“EU is making strategic mistakes”: Lukashenko’s opponent fears imminent entry into war

“EU makes strategic mistakes”
Lukashenko opponent fears imminent entry into war

In Minsk there are increasing signs that Belarus could help the Kremlin in Ukraine. An opposition politician reports that the Russian military presence is constantly growing. Passports would be confiscated, preparations for mobilization had been completed.

The Belarusian opposition politician Pavel Latuschka sees preparations for his country’s entry into the war on Russia’s side. “The census of all conscripts in Belarus is practically complete,” said Latuschka, who lives in exile in Warsaw, to the editorial network Germany (RND). Belarusian dictator Alexander Lukashenko only needs an order from the Kremlin to press the button. Then he could start mobilizing.
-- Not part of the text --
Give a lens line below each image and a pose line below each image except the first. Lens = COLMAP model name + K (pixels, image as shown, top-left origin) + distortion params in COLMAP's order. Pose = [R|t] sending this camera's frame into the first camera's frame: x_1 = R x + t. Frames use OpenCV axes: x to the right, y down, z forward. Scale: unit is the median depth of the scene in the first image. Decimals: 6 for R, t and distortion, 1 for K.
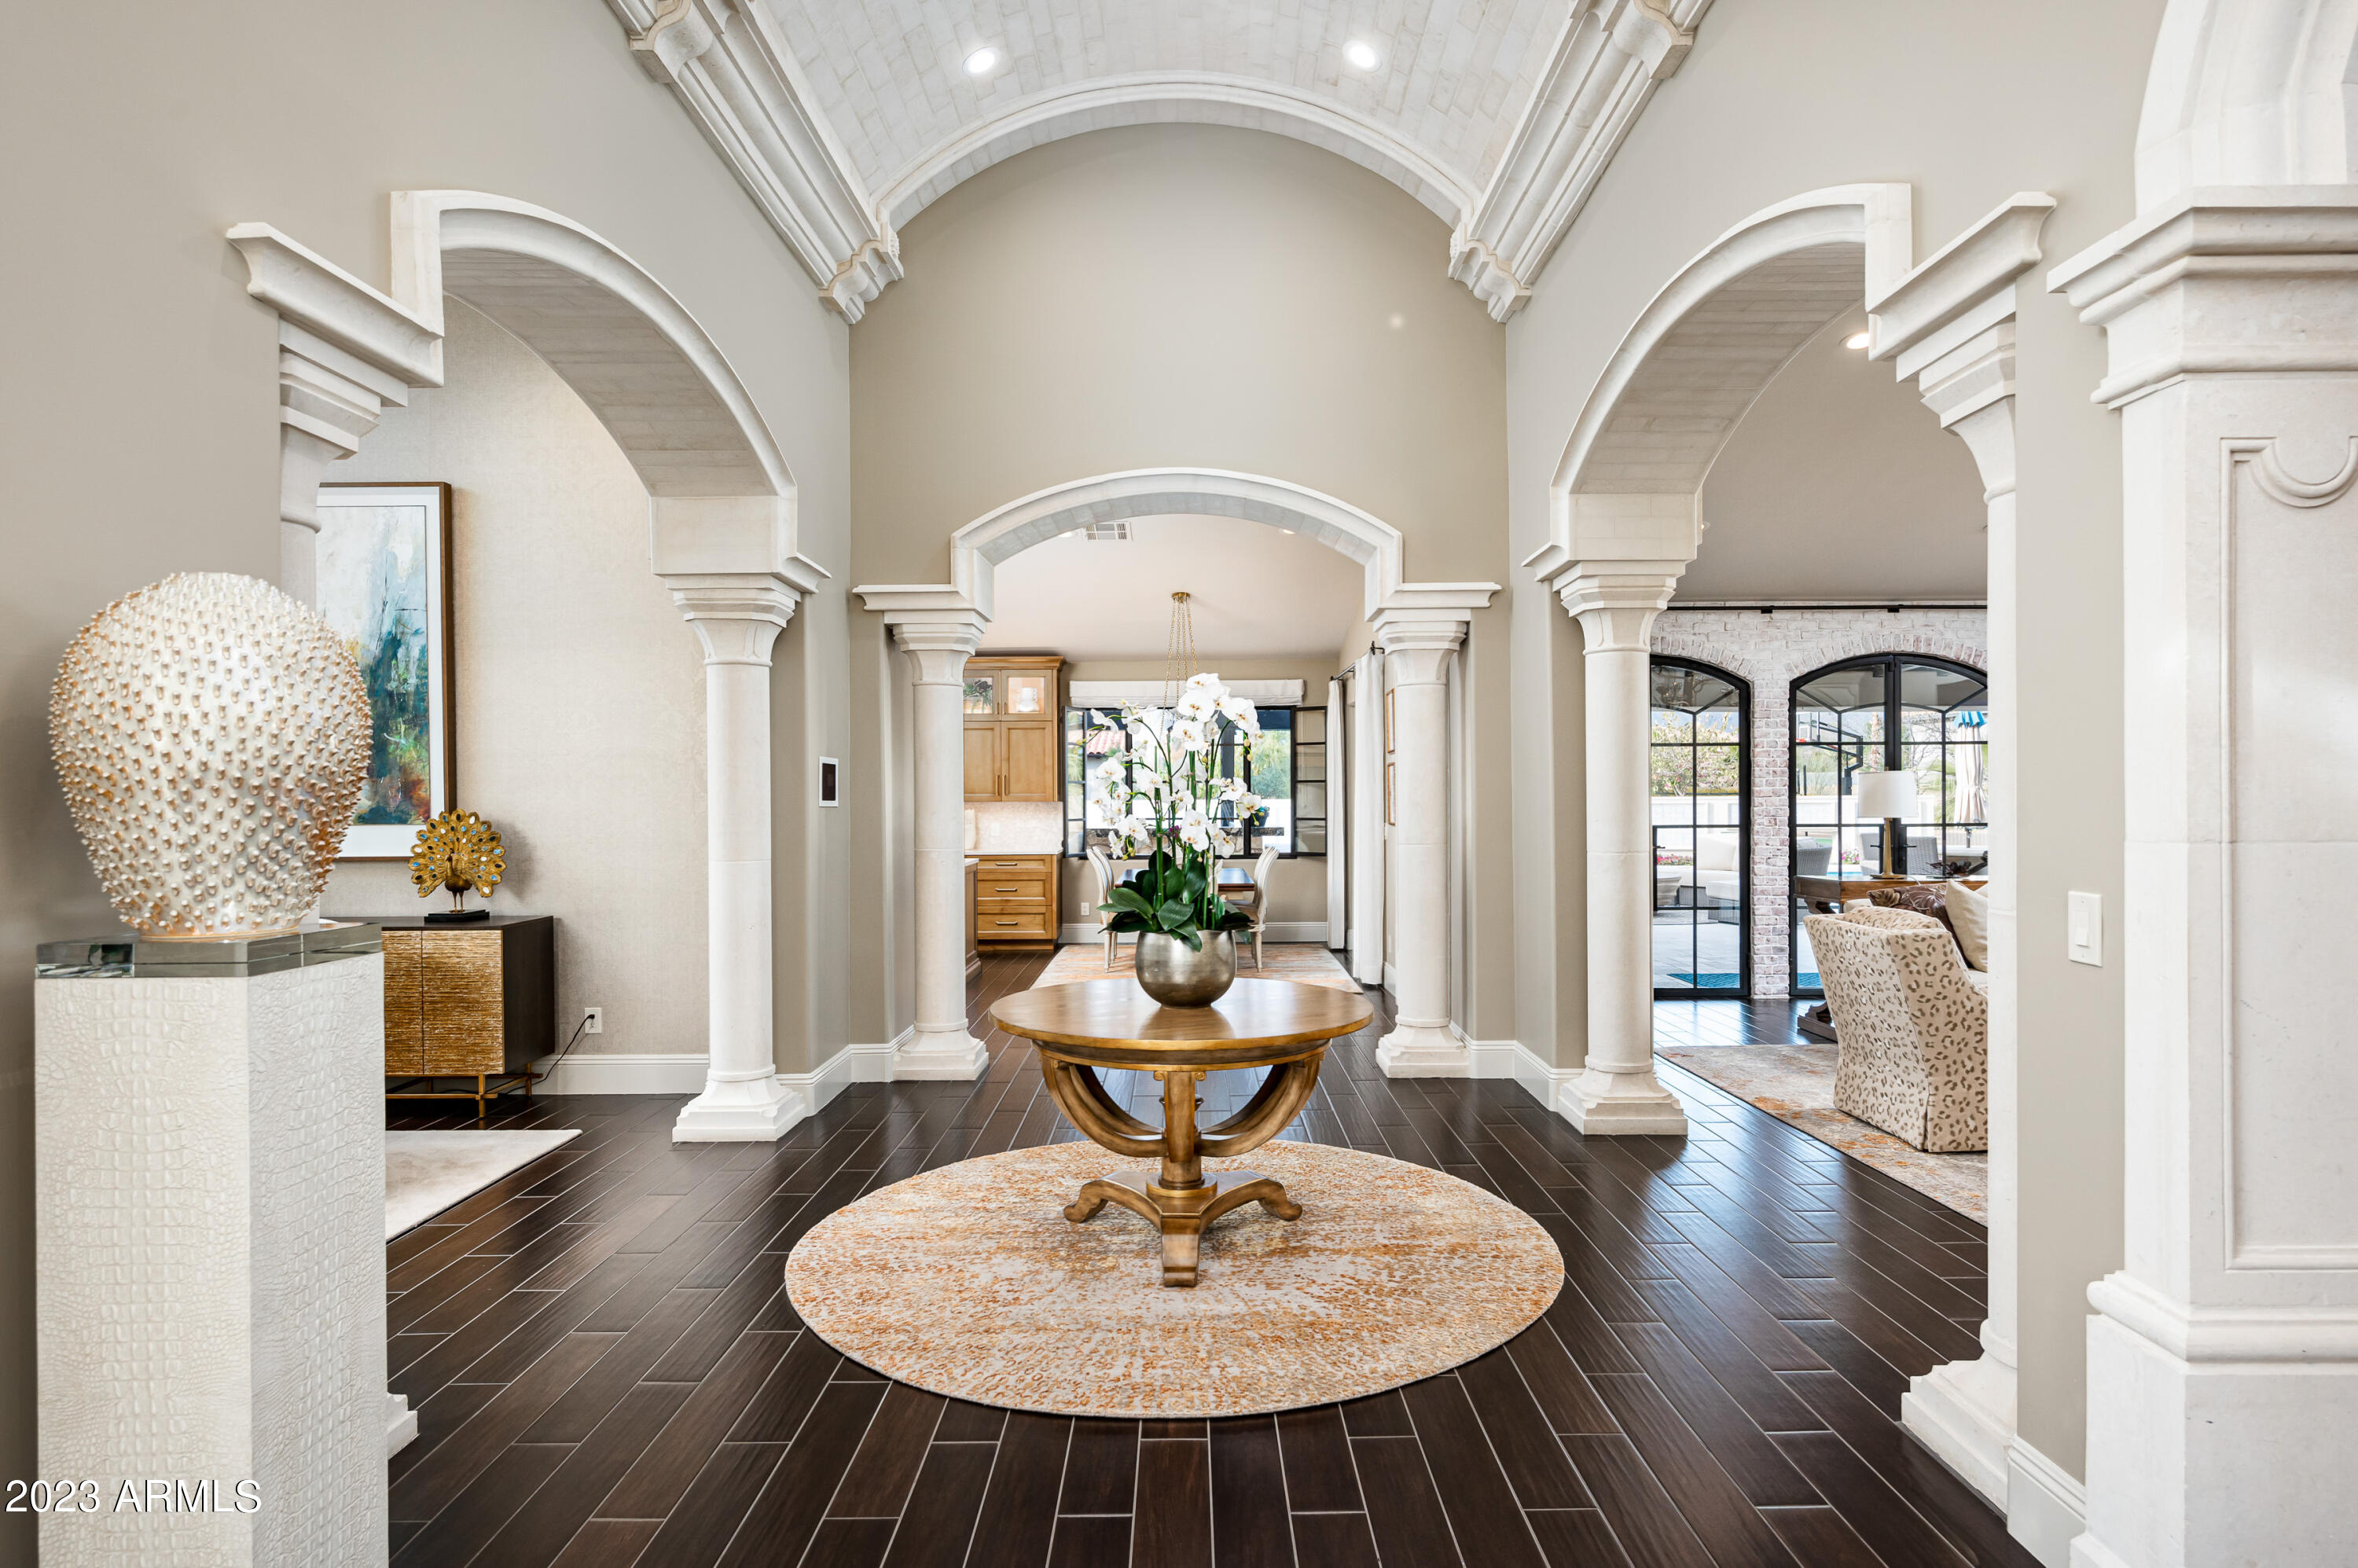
lens RADIAL K [[1298.1, 0, 1184.3], [0, 1298.1, 795.1], [0, 0, 1]] dist [-0.000403, -0.000200]
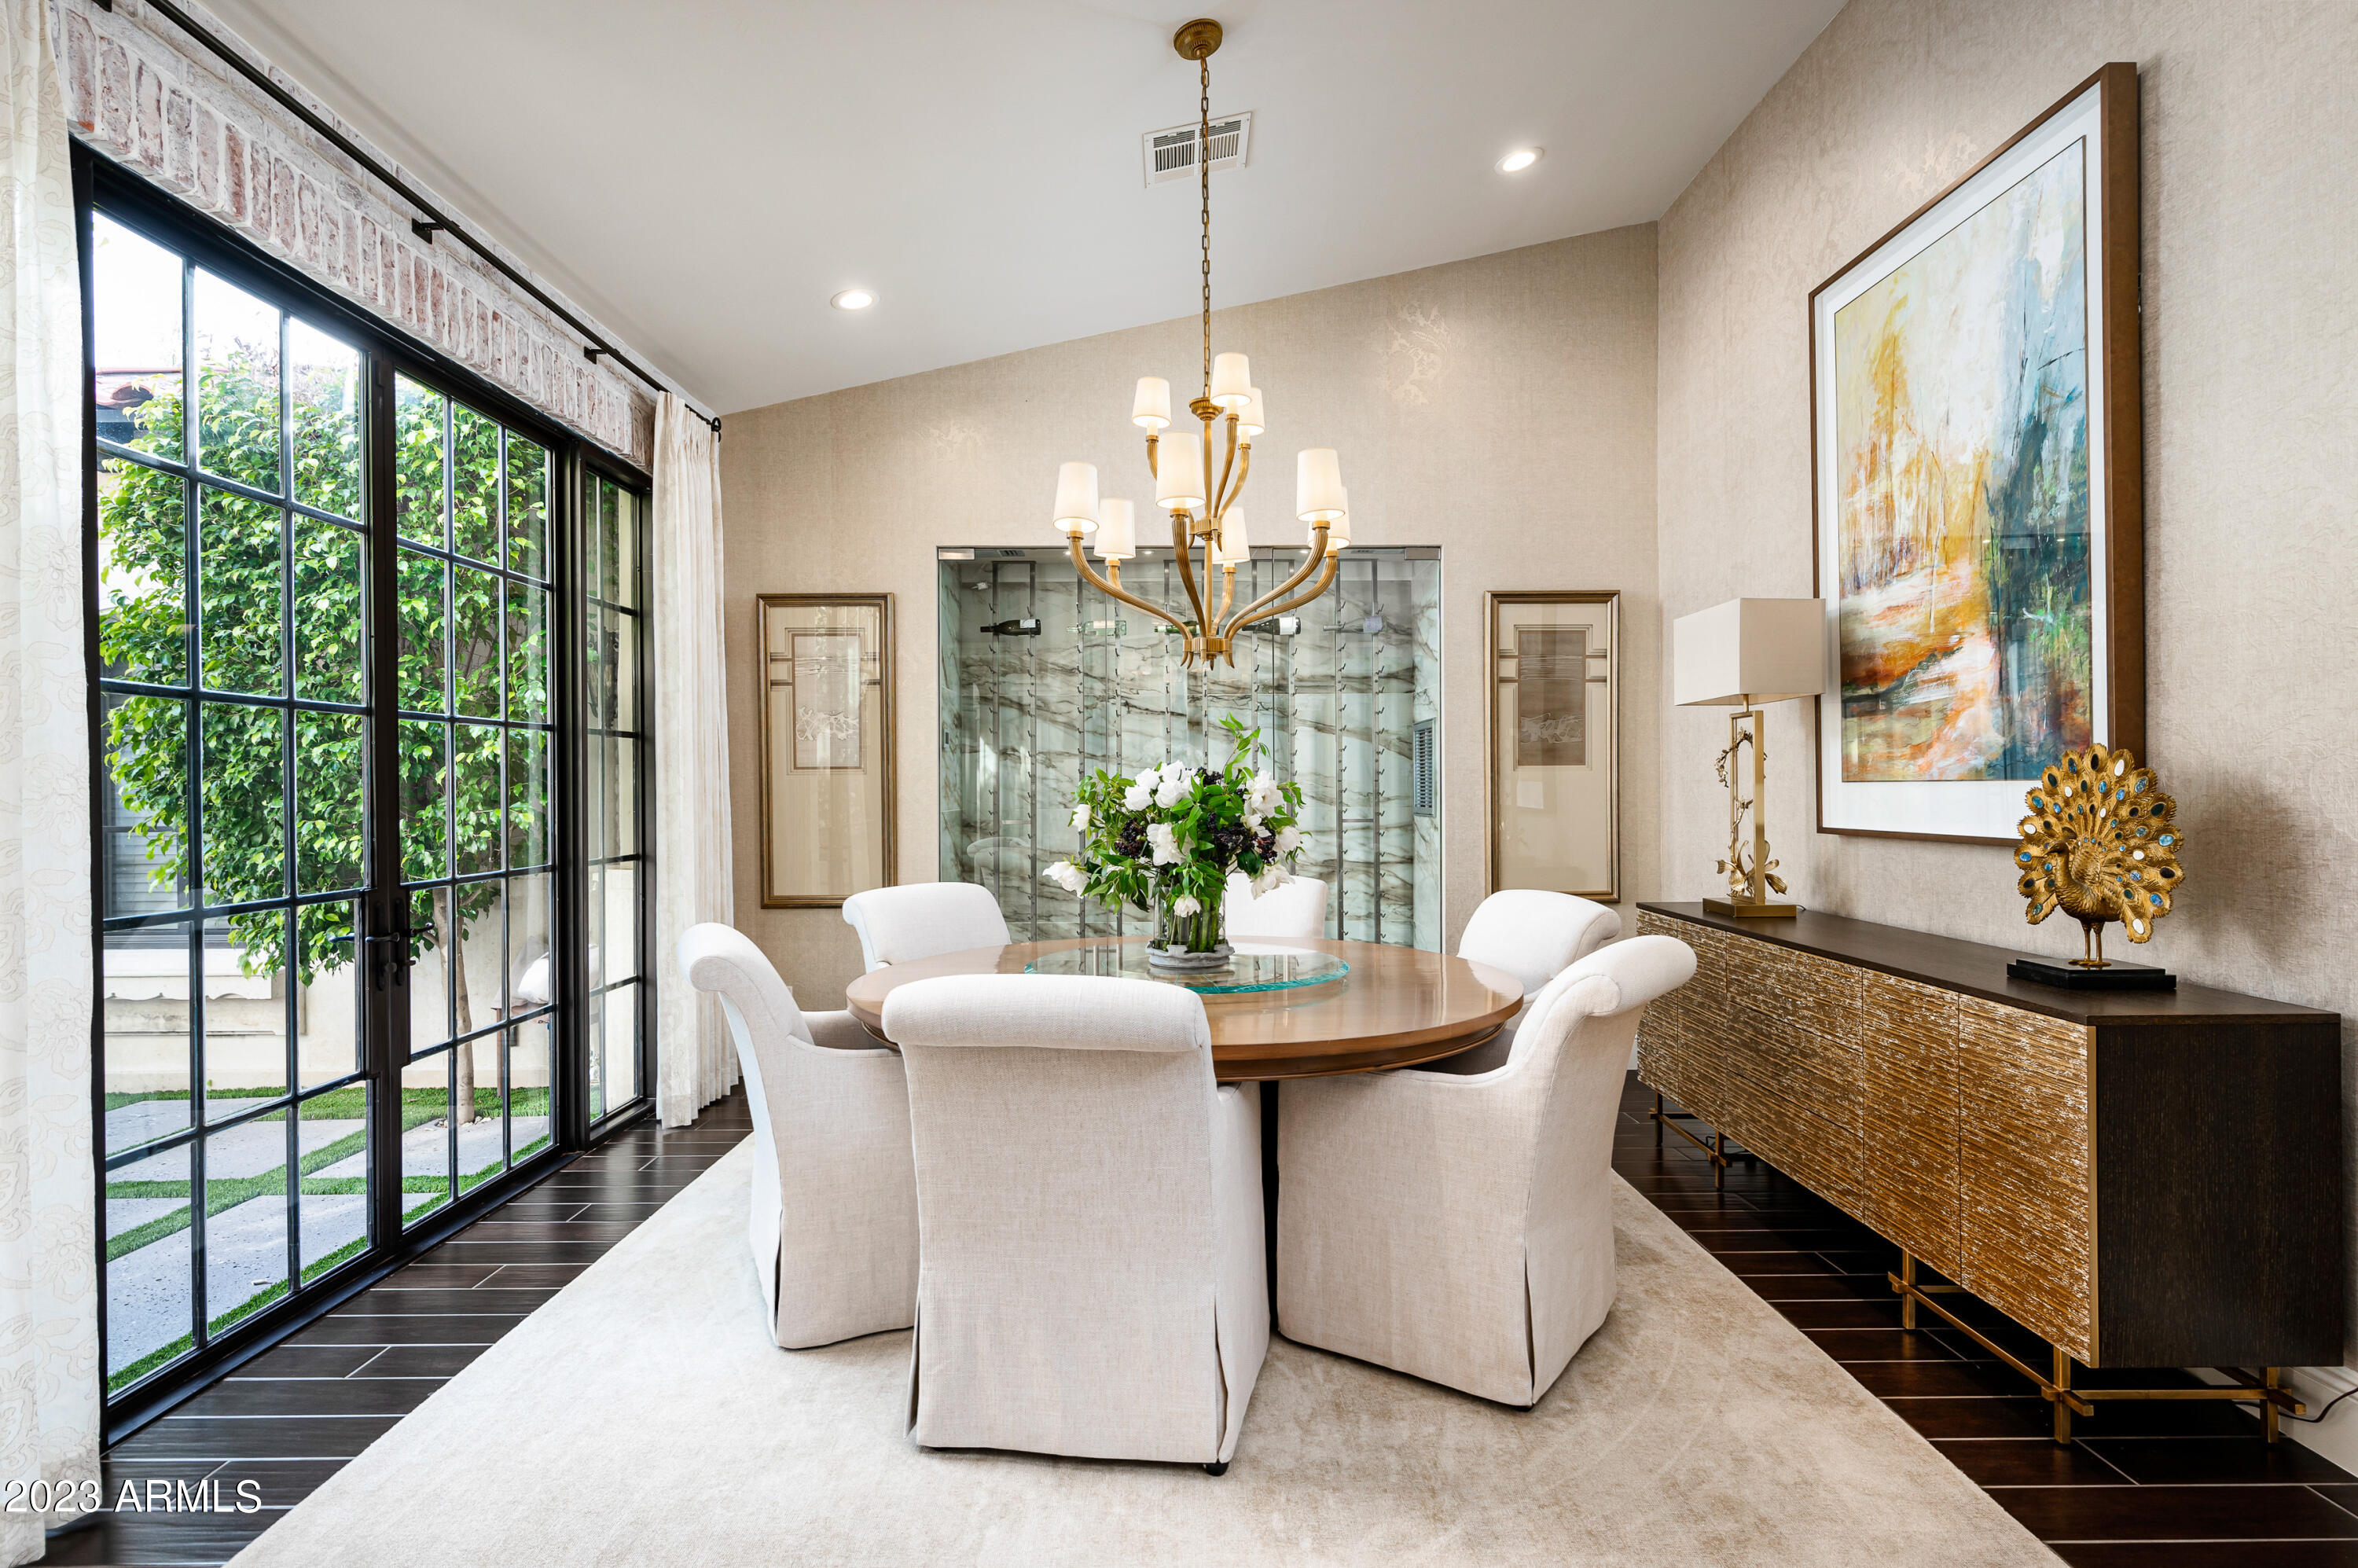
lens RADIAL K [[1144.3, 0, 1180.8], [0, 1144.3, 791.2], [0, 0, 1]] dist [-0.000652, -0.000193]
pose [[0.016313, 0.010853, -0.999808, -0.150769], [0.002894, 0.999936, 0.010902, 0.021478], [0.999863, -0.003071, 0.016281, 0.646408]]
Latushka used to be his country’s culture minister and is now a member of the cabinet in exile of Belarusian opposition leader Svetlana Tichanovskaya.

As Latushka reports to the RND, citing sources from Minsk, almost all employees who report to the Belarusian Interior Ministry have been asked to surrender their passports. This information would come from various cities in the country. “This means that these people can no longer leave the territory of Belarus if they are mobilized,” explained Latuschka.

One can observe that the Russian military presence in Belarus is constantly growing. This affects both the number of soldiers and the military equipment. “Military exercises of the Russian armed forces, including exercises on cooperation between the armed forces of Russia and Belarus, are held regularly,” Latushka said. Exercises by the air forces of both countries are planned for the near future.

Too little pressure from the West: “Lukashenko is gaining time”

According to the report, Latuschka criticized a “strategic mistake” by the West in not paying attention to Lukashenko for six months. “No new sanctions will be imposed and no pressure will be exerted,” complained the opposition politician. In this way, Lukashenko buys time to prepare for the next phase of the war, namely participation in the Russian military offensive from the north towards Ukraine.

At the same time, Lukashenko received “enormous financial resources from Moscow to both maintain the economy and improve the combat effectiveness of the Belarusian armed forces and the production of military weapons,” Latushka said. Once again, the West is making a mistake in assessing Lukashenko’s role in the alliance with Kremlin chief Vladimir Putin.